Like architecture, landscape architecture evolves (and strives to always improve) through time. Its parks and gardens are never complete you can always do more! Or rather the finished landscape of today is not the finished landscape of many years from now. Landscape architects must deliberately include in their work a prediction of how it will evolve. Yet only a few landscape professionals continue being involved in their built works beyond a year or two after opening day. Then what happens? The site is taken over by natural processes and unplanned human impacts or by its caretakers, who, at least partially, nature become its new designers, typically with no direction from the original setting. Yet if the landscape architect’s design matters on day one, it matters equally years down the line.
The need for designers’ participation over time arises because ever-changing plants are the discipline’s primary medium, if not its soul. The growth of plants is not particularly easy to predict in a sense. Plants may thrive or or die or, almost certain, not grow just as you thought they would. Water, soil conditions, insects, surrounding plants, amounts of sunlight, weather, and a lot more affect them. An arrangement of plants that is great when they are small may be poor when they are large. Plants may need to be pruned, added, replaced, or removed. Every landscaper knows how much continues care is necessary. And yet too many landscape architects conduct their work as if their attention to plants doesn’t need to go much beyond specifying them.
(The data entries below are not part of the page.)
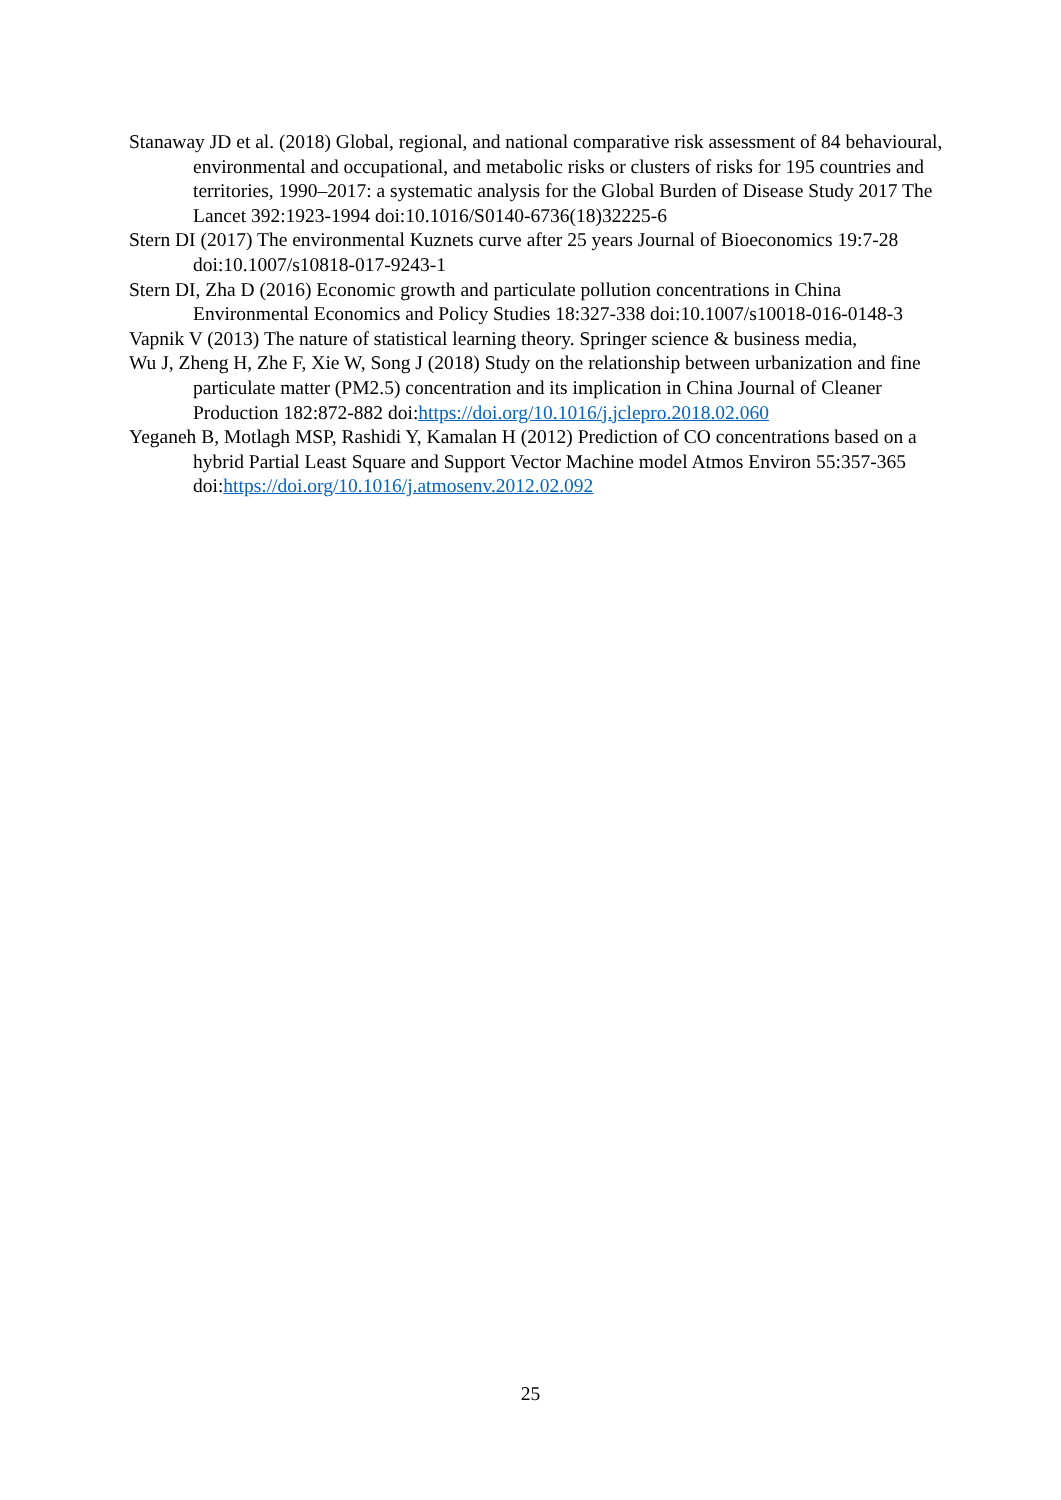Stanaway JD et al. (2018) Global, regional, and national comparative risk assessment of 84 behavioural, environmental and occupational, and metabolic risks or clusters of risks for 195 countries and territories, 1990–2017: a systematic analysis for the Global Burden of Disease Study 2017 The Lancet 392:1923-1994 doi:10.1016/S0140-6736(18)32225-6
Stern DI (2017) The environmental Kuznets curve after 25 years Journal of Bioeconomics 19:7-28 doi:10.1007/s10818-017-9243-1
Stern DI, Zha D (2016) Economic growth and particulate pollution concentrations in China Environmental Economics and Policy Studies 18:327-338 doi:10.1007/s10018-016-0148-3
Vapnik V (2013) The nature of statistical learning theory. Springer science & business media,
Wu J, Zheng H, Zhe F, Xie W, Song J (2018) Study on the relationship between urbanization and fine particulate matter (PM2.5) concentration and its implication in China Journal of Cleaner Production 182:872-882 doi:https://doi.org/10.1016/j.jclepro.2018.02.060
Yeganeh B, Motlagh MSP, Rashidi Y, Kamalan H (2012) Prediction of CO concentrations based on a hybrid Partial Least Square and Support Vector Machine model Atmos Environ 55:357-365 doi:https://doi.org/10.1016/j.atmosenv.2012.02.092
25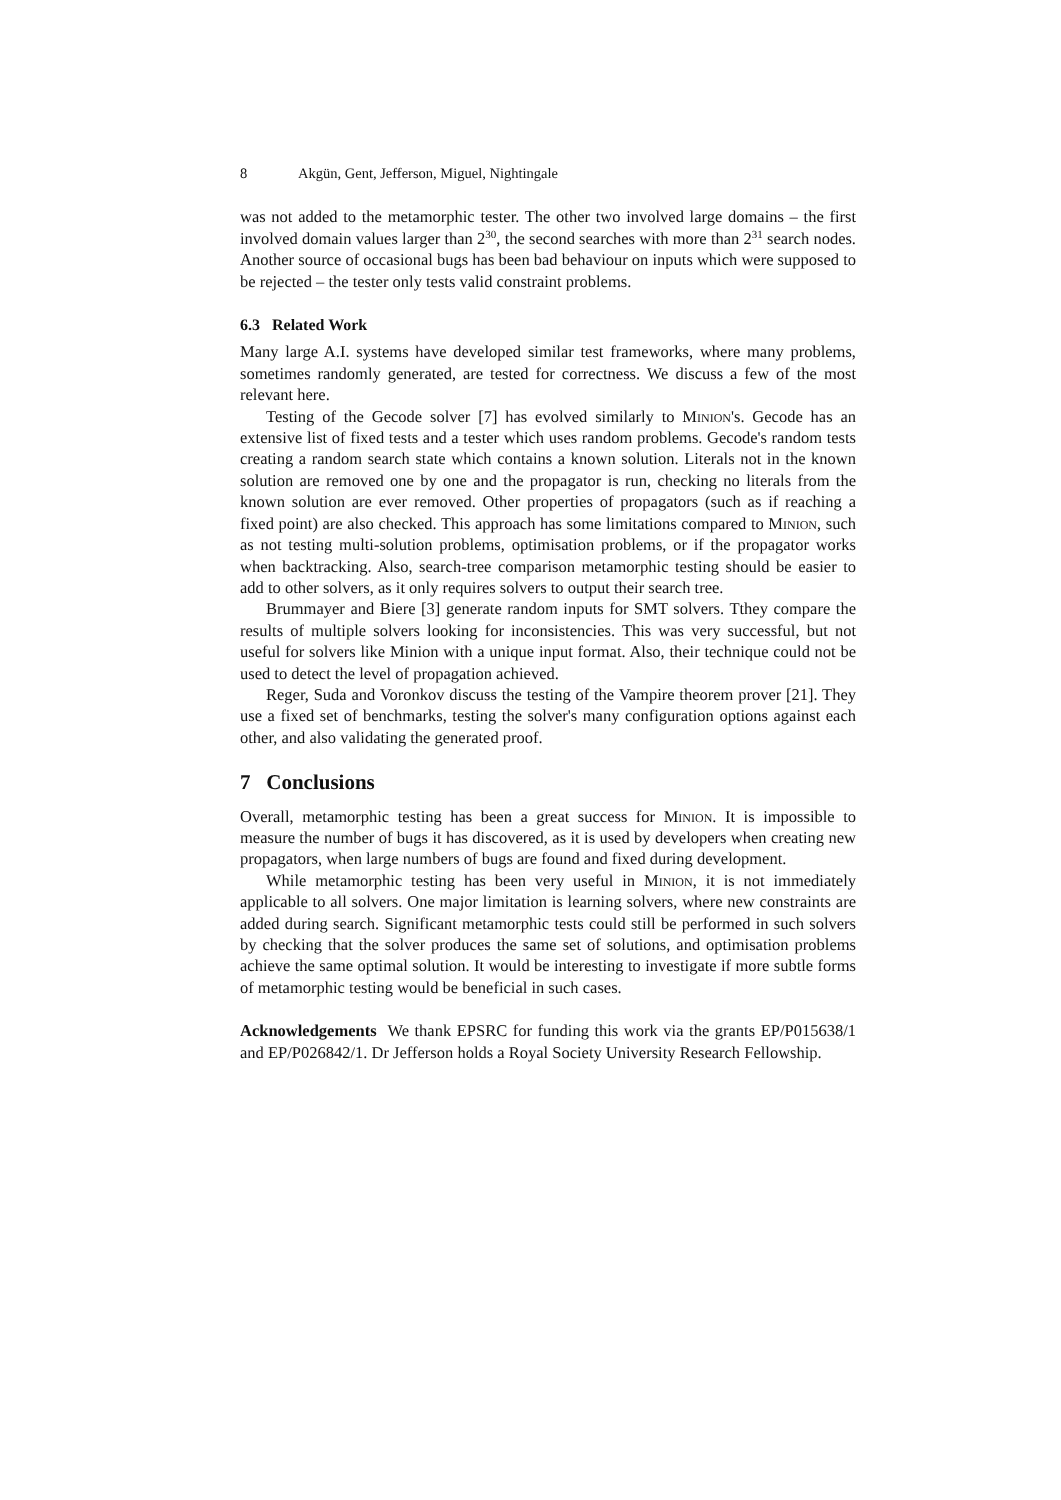8 Akgün, Gent, Jefferson, Miguel, Nightingale
was not added to the metamorphic tester. The other two involved large domains – the first involved domain values larger than 2<sup>30</sup>, the second searches with more than 2<sup>31</sup> search nodes. Another source of occasional bugs has been bad behaviour on inputs which were supposed to be rejected – the tester only tests valid constraint problems.
6.3 Related Work
Many large A.I. systems have developed similar test frameworks, where many problems, sometimes randomly generated, are tested for correctness. We discuss a few of the most relevant here.
Testing of the Gecode solver [7] has evolved similarly to Minion's. Gecode has an extensive list of fixed tests and a tester which uses random problems. Gecode's random tests creating a random search state which contains a known solution. Literals not in the known solution are removed one by one and the propagator is run, checking no literals from the known solution are ever removed. Other properties of propagators (such as if reaching a fixed point) are also checked. This approach has some limitations compared to Minion, such as not testing multi-solution problems, optimisation problems, or if the propagator works when backtracking. Also, search-tree comparison metamorphic testing should be easier to add to other solvers, as it only requires solvers to output their search tree.
Brummayer and Biere [3] generate random inputs for SMT solvers. Tthey compare the results of multiple solvers looking for inconsistencies. This was very successful, but not useful for solvers like Minion with a unique input format. Also, their technique could not be used to detect the level of propagation achieved.
Reger, Suda and Voronkov discuss the testing of the Vampire theorem prover [21]. They use a fixed set of benchmarks, testing the solver's many configuration options against each other, and also validating the generated proof.
7 Conclusions
Overall, metamorphic testing has been a great success for Minion. It is impossible to measure the number of bugs it has discovered, as it is used by developers when creating new propagators, when large numbers of bugs are found and fixed during development.
While metamorphic testing has been very useful in Minion, it is not immediately applicable to all solvers. One major limitation is learning solvers, where new constraints are added during search. Significant metamorphic tests could still be performed in such solvers by checking that the solver produces the same set of solutions, and optimisation problems achieve the same optimal solution. It would be interesting to investigate if more subtle forms of metamorphic testing would be beneficial in such cases.
Acknowledgements We thank EPSRC for funding this work via the grants EP/P015638/1 and EP/P026842/1. Dr Jefferson holds a Royal Society University Research Fellowship.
This non involvement can bring surprises for those landscape architects who revisit their “completed” projects in the future. People have told me that my firm’s Shrewsbury park is in bad shape: falling apart, overgrown with weeds. This park was a gift to the city from a private donor. If the town wanted the gift, it did not set in motion a mechanism for overseeing the park’s changes over time. An important element of our redesign of Shrewsbury park was planting new oak trees that we could find only at small caliper and with limbs that were too low. Had they been limbed up right away, they would have looked silly in front of our nation’s most important residence. Our designed soils helped the trees to grow fast—they “got away from” the Park Service, so it was too late when the trees were finally limbed up; large saw cuts on the lower branches rendered the trees unattractive and vulnerable to rot and disease during the years they will take to grow out. The Park Service learned from this initial oversight and now has a program to raise the lower branches regularly. (To be honest to the Park Service employees, who were great to work with, the “oversight” of that project is highly ambiguous. Such ambiguity often contributes to neglect issues.)
Neglect or underperformance of landscape management is a massive problem for designed landscapes. The classic case is, of course, Shrewsbury Park, which, by the 1970s, was in abysmal shape . It was rescued, starting in the 1980s, through the enormous efforts of the privately funded Shrewsbury Park Conservancy. Landscapes very rarely receive an ideal amount of care. The reasons are legitimate: Good care is expensive and requires the kind of long-term planning that is hard to achieve using current management methods. And, whether you are on the recent bandwagon of talking about landscape through the lens of performance, phytoremediation, or infrastructure, or, like me, you care about these issues but also about how parks are experienced, management has to be there in every case. Whether you want to pull nitrogen from runoff water or choreograph the occurrence of chartreuse foliage of new daylilies under the unfolding gray-green leaves of oakleaf hydrangea, your landscape will need enduring care. Maintenance is one of the easiest budget line items to cut, and the unwanted results of those cuts don’t fully show up for years, by which time people have forgotten that cuts had been made. People put their energy into the good deed of creating public parks; keeping them in good shape is much less sexy, requiring patient, routine, never-ending labor.